Central bankers in Frankfurt have been patting each other on the back as the euro has continued to slide. At first glance, why shouldn’t they? Their QE has sent the euro tumbling, making Eurozone exports more competitive and raising prospects for a much needed trade-led recovery.
But like any intervention, QE distorts markets, and this carries risk. Put simply, it pushes up demand for government bonds far above supply. In response, prices rise above what fundamentals would imply: German bund yields are already close to zero and could go into negative territory for some time.
This then forces many investors out of the government bond market and into riskier asset classes, such as equity and property, which are no strangers to bubble-forming. We may not see the bubbles burst until QE starts to reverse but, as Solon told Croesus, “count no man happy until the end is known”.
Christian Schulz, senior economist at Berenberg, says No
Much of what the ECB wanted to achieve with QE happened before it even started.
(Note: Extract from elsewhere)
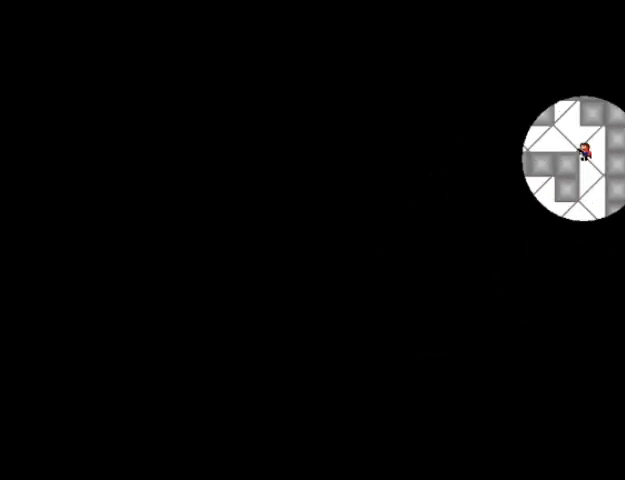
{"keys": ["left"], "events": [[240, "shift", "up"]]}
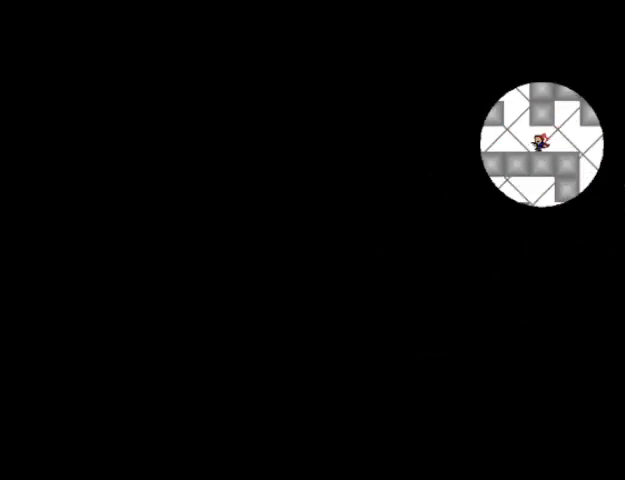
{"keys": ["left"], "events": [[80, "shift", "down"], [240, "shift", "up"]]}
Eurozone borrowing costs have fallen sharply since September and the euro has weakened. The mere anticipation of QE forced up bond prices, mirroring the experiences of the Fed and the Bank of England in 2009.
The actual announcement of the €60bn per month purchases in January and the operational start in March merely confirmed these moves. Of course, president Draghi & co also got lucky. Cheap oil and fading Russian risks would have triggered an economic upturn anyway. Few people would credit QE with structural progress in Spain or banks’ balance sheet repair.
But determined monetary easing has accelerated the turn in the Eurozone credit cycle, stabilised inflation expectations, contributed to strong growth in households’ and companies’ cash reserves – which point to solid growth rates soon – and insured the rest of the region against potential Grexit contagion.